Either way, Mercuri is not impressed with the new technology–voter-verified audit trail or not. As she monitored the Election Day performance of DRE voting systems in states across the country, she noted problems cropping up. “These things are programmed incorrectly, or the screens and push-buttons are misaligned,” she says, pointing out cases in Texas, Florida, and Georgia where voters selected one candidate and the computer screen kept indicating they had selected a different candidate. “And then it’s reported that a programmer came in and fixed the problem,” Mercuri says. “How do we know he fixed it? Why should we trust these results?

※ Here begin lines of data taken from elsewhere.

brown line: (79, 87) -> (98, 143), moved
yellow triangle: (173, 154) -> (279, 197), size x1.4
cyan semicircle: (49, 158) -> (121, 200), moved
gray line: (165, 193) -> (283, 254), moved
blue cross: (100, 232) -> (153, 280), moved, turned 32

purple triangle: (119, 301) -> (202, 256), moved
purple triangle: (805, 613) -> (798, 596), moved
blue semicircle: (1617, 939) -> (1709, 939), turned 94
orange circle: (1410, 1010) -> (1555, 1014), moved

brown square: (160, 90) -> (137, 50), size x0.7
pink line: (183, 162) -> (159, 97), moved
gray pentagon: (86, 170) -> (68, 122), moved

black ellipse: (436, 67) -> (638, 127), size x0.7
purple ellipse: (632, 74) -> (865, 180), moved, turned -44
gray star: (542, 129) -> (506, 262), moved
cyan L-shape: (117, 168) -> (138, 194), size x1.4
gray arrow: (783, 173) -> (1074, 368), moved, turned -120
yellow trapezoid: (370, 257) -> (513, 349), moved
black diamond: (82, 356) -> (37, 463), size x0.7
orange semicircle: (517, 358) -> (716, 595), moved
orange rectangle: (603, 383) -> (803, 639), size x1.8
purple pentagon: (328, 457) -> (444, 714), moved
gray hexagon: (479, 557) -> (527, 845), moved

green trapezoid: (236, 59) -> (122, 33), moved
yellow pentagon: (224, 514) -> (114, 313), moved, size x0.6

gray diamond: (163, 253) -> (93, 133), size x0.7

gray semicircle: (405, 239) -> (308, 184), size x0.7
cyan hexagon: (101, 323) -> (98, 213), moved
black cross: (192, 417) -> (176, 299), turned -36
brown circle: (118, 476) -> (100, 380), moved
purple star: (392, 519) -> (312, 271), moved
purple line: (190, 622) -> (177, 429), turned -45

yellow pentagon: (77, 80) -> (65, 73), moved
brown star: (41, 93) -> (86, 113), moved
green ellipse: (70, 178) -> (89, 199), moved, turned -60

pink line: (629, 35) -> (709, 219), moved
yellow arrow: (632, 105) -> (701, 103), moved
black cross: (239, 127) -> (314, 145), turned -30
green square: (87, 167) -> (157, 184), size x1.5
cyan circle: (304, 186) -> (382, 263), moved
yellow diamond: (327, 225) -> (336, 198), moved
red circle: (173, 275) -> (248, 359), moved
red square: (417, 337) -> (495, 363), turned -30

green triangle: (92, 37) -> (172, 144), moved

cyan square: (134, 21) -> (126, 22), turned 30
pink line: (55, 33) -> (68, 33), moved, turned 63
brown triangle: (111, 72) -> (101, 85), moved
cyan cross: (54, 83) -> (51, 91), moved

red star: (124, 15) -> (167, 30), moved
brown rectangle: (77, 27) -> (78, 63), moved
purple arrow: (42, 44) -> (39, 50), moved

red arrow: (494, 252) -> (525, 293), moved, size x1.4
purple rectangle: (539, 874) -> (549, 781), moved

No one’s going to notice that mistakes were made unless the outcome is completely weird.

“Everyone was saying it was fine, it went well on Election Day for new computer-voting machines, and I don’t understand why the news covered it that way,” she continues. “It didn’t go well. There were major news reports about these problems, yet the whole thing was spun as if they never happened. We don’t accept this level of bad performance in other products that are time-critical and have to be accurate, but we accept it when it’s voting machines.”

Diebold’s Radke says voters “have accepted the new technology,” pointing to Georgia, where polling for “positive remarks” found a 97 percent acceptance rate. “It went very, very smoothly in Georgia, ” he concludes. “People accepted the new technology.”

In Maryland on Election Day, software problems did occur in Montgomery County with the new DRE units. One Washington Post reporter summed it up by writing that “confusion reigned” in the use of the new machines. Despite the fact that the two main parties don’t have separate ballots in a general election, programming errors caused the word “Democrat” to be displayed at the top of some ballots, “Republican” on others. One voter, a Silver Spring computer consultant, told the Post reporter, “there something wrong. I could check ‘Ehrlich’ and I could check ‘Morella,’ but I’m not sure those answers went into the database. . . . It’s hard for me to believe.”

Despite these problems, Maryland Secretary of State Willis says the state studied voter acceptance of the new technology and found it to be very high. “Most of the voters adapted to it pretty well,” he says. As for whether or not the problems in Montgomery may have altered outcomes, Willis is confident that they didn’t. “We have looked hard at the results, and we know that they comport with historical voting patterns,” he says. “So if anyone’s rigging computer elections, they didn’t mess with Maryland.”

Given the risks of undetected manipulation, though, voters will have to trust computer elections won’t be messed with in the future.